Incense brings sweet smell of success
By Palden Nyima and Daqiong in Lhasa, Tibet | China Daily Global | Updated: 2019-08-29 11:27
Five members of Chamba's family, including his father, are engaged in the incense trade.
According to Tasang, a staff member of the culture and tourism center in the village, the villagers have been relying on incense as their man source of income for more than 1,300 years.
"Today, many villagers have become rich by engaging in the incense trade. Many villagers have become owners of trucks, and some have expensive automobiles, and some villagers own big, fancy houses, all thanks to incense," said Tasang.
Tasang said that with tourism and transportation development, the village's situation has improved, since villagers can sell their products in their home as well as through the cooperative, now that the village has become a tourism destination.

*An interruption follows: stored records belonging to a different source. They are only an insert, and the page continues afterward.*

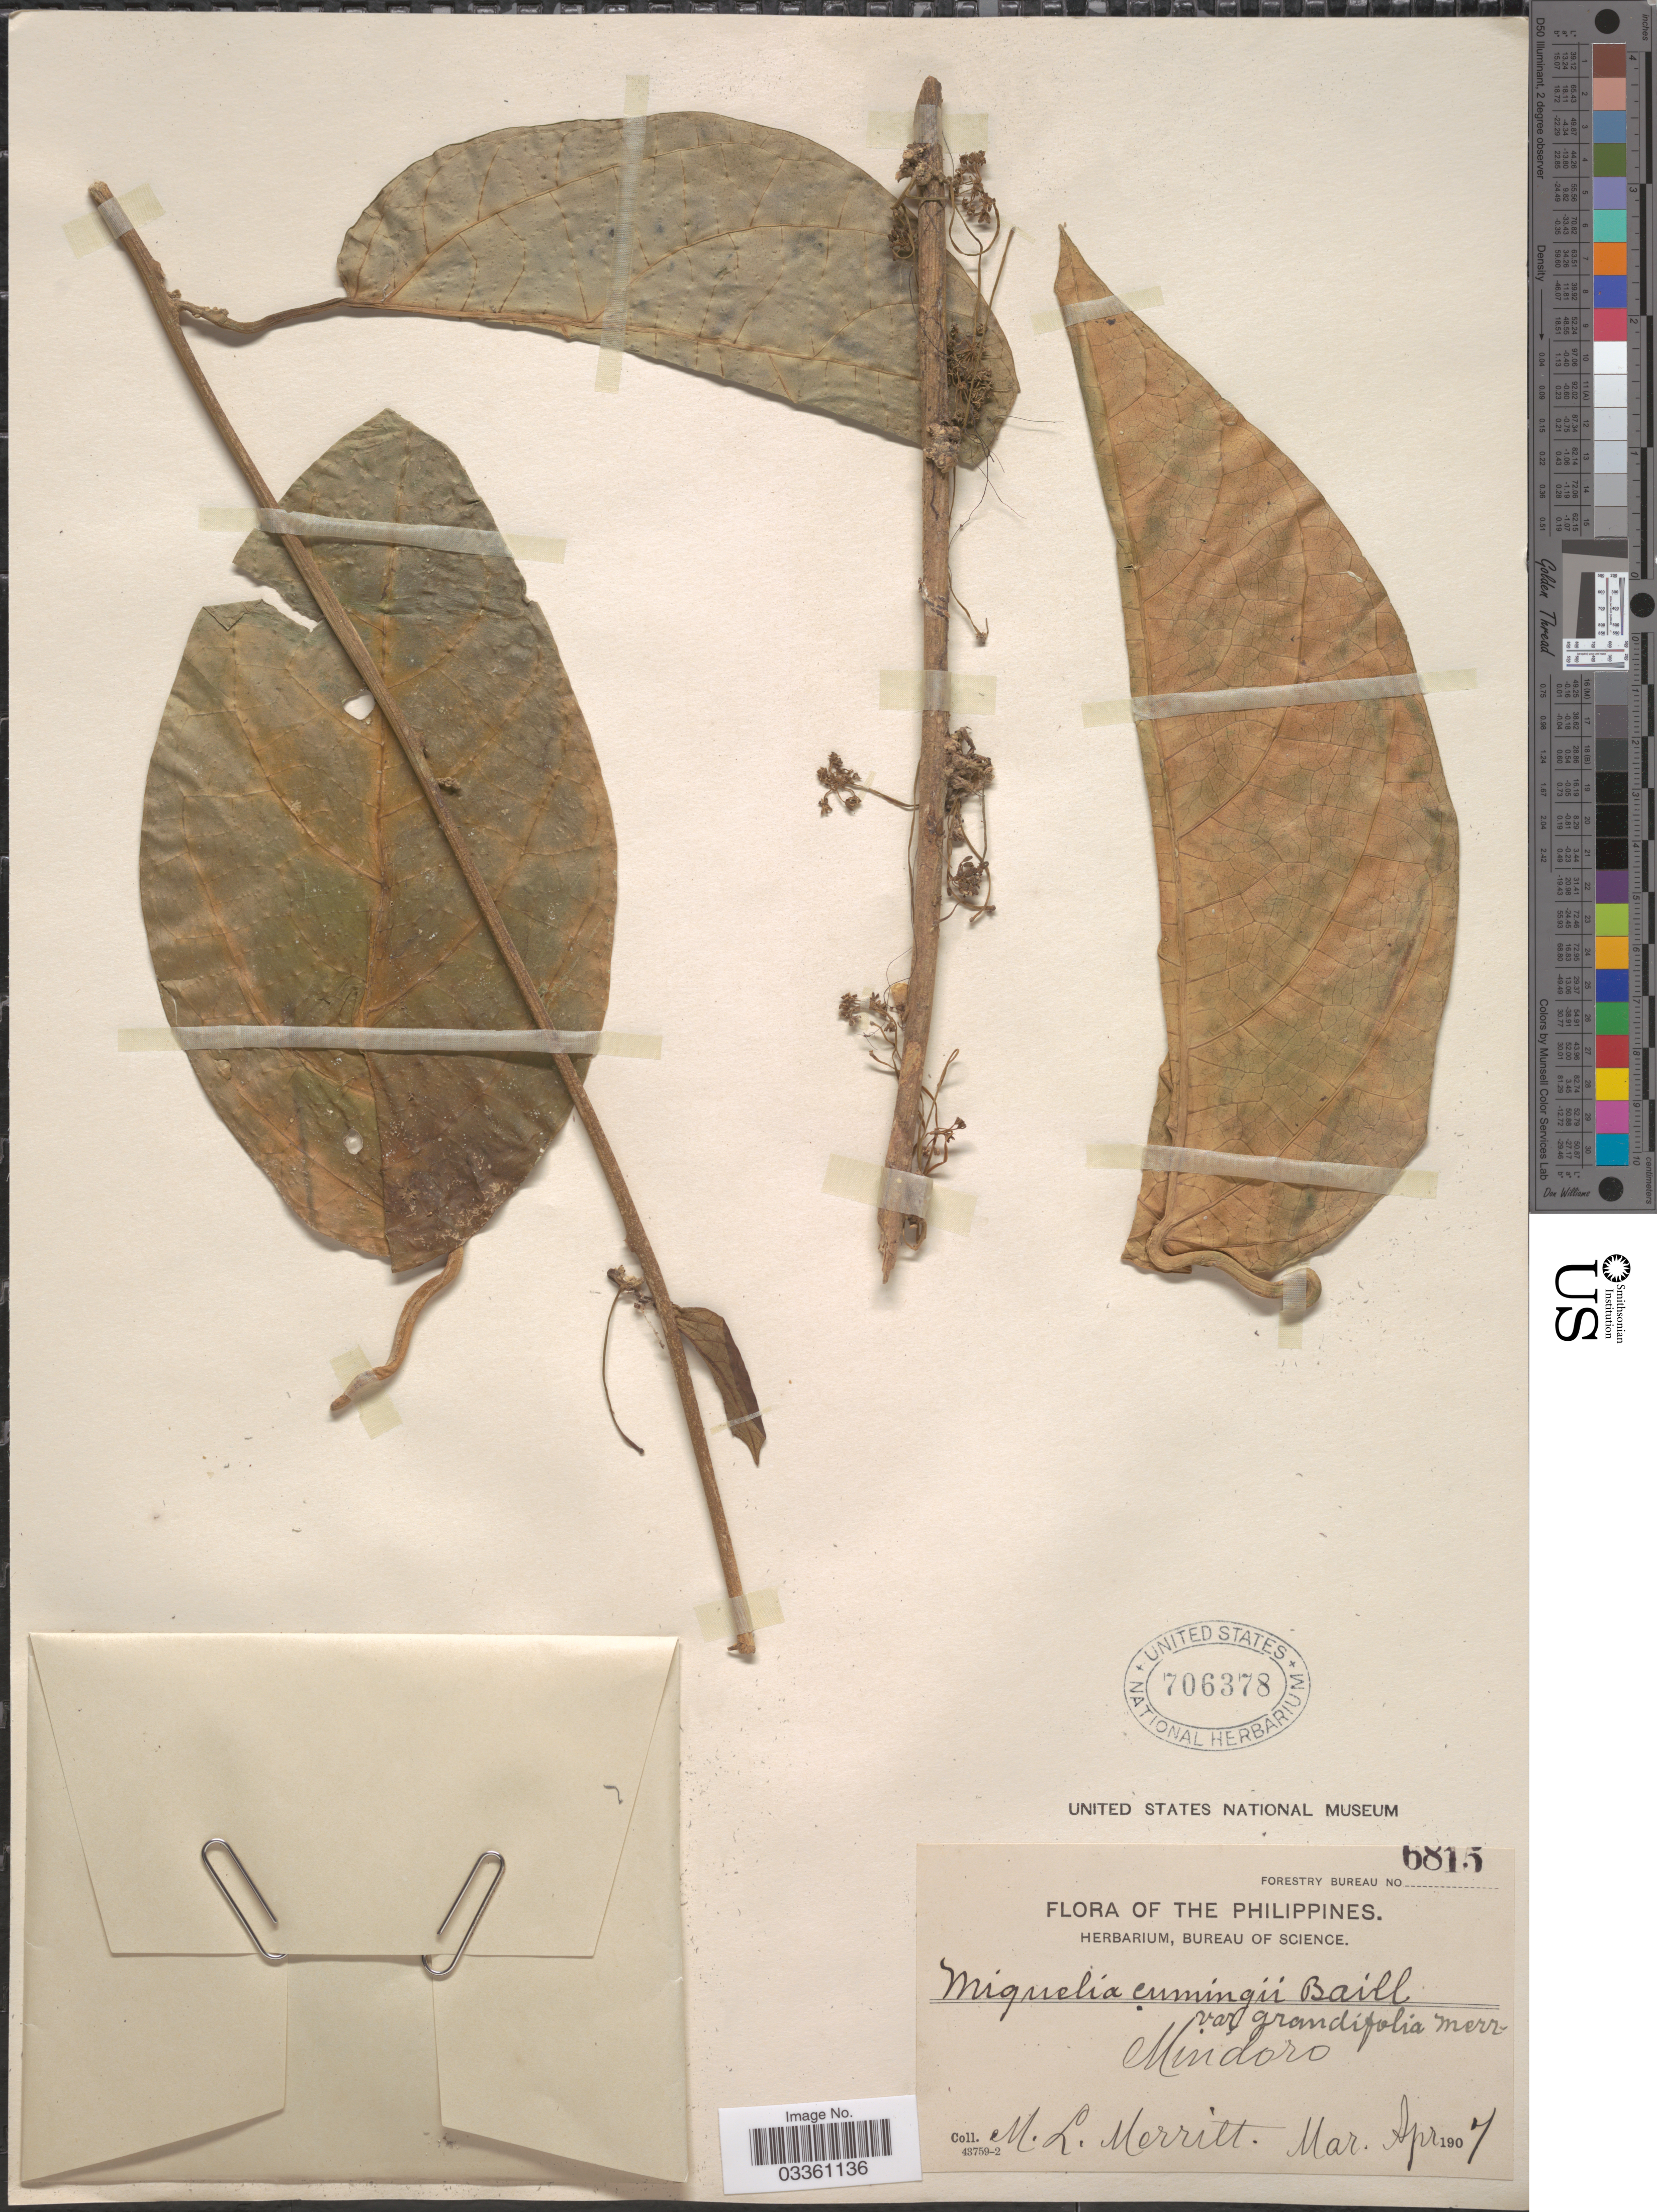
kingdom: Plantae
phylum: Tracheophyta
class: Magnoliopsida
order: Icacinales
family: Icacinaceae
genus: Miquelia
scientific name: Miquelia celebica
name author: Blume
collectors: M. L. Merritt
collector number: Forestry Bureau 6815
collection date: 1907-03/1907-04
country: Philippines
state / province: Mimaropa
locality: Mindoro.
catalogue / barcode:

A few successful businessmen in the village lead the whole village in the business. Villagers from impoverished families get jobs in incense production and sell incense to local incense companies.
They also have been trying to turn their business into a global venture.
Gyatso, who was born in the village and is a fourth-generation incense producer, is owner of one of the village's two incense companies. He has been engaged in incense production for more than 35 years, and was employed by the county government as a production guide for the county's incense training program between 1994 and 1998.
Gyatso learned the skills of incense production, which he said involves around 30 procedures, as a child from his father, became an outstanding incense maker, and is skilled at finding new herbs to use as incense ingredients.
"Unlike most villagers who produce one or two kinds of incense based on traditional methods, I have found six new herbs as newly discovered incense elements, and altogether, I produce six different incense products," said Gyatso.
In 2008, he established his company, which has provided job opportunities for impoverished families in the village.
"Now my company has 28 employees from the village, six of whom are from impoverished families," said Gyatso. "Establishing a company is not only for my own interests - it is also for all the villagers."